» TASK DETAILS: Below are the entries; give again exactly the lines from the one mentioning "Droga wojewódzka nr 919" through the one mentioning "para medir la", inclusive.

» DATA:
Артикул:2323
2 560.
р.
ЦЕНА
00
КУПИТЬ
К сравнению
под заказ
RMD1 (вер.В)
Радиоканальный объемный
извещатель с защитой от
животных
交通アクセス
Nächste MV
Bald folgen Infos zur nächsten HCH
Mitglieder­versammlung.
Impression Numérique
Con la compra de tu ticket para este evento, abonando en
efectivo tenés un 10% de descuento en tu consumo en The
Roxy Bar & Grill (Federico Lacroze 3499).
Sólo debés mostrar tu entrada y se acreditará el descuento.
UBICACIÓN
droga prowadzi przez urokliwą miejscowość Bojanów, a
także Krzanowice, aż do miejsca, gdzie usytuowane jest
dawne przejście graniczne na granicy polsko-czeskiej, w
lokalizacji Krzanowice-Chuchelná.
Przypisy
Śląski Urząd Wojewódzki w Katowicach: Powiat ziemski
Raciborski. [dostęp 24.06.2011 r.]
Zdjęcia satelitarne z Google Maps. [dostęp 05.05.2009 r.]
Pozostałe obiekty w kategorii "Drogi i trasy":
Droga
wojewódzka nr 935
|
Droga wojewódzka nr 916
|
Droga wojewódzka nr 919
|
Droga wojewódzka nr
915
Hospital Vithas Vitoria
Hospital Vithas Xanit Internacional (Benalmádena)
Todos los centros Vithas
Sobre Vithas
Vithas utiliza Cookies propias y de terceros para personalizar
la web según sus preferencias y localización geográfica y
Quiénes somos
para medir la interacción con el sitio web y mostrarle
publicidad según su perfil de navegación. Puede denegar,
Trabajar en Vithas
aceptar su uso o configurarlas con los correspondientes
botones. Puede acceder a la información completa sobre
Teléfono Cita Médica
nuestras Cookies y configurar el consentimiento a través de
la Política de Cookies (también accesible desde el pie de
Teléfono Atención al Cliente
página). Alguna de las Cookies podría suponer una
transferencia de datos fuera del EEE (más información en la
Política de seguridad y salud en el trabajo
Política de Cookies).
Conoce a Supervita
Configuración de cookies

» REPLY TO THE EXERCISE:
Droga wojewódzka nr 919
|
Droga wojewódzka nr
915
Hospital Vithas Vitoria
Hospital Vithas Xanit Internacional (Benalmádena)
Todos los centros Vithas
Sobre Vithas
Vithas utiliza Cookies propias y de terceros para personalizar
la web según sus preferencias y localización geográfica y
Quiénes somos
para medir la interacción con el sitio web y mostrarle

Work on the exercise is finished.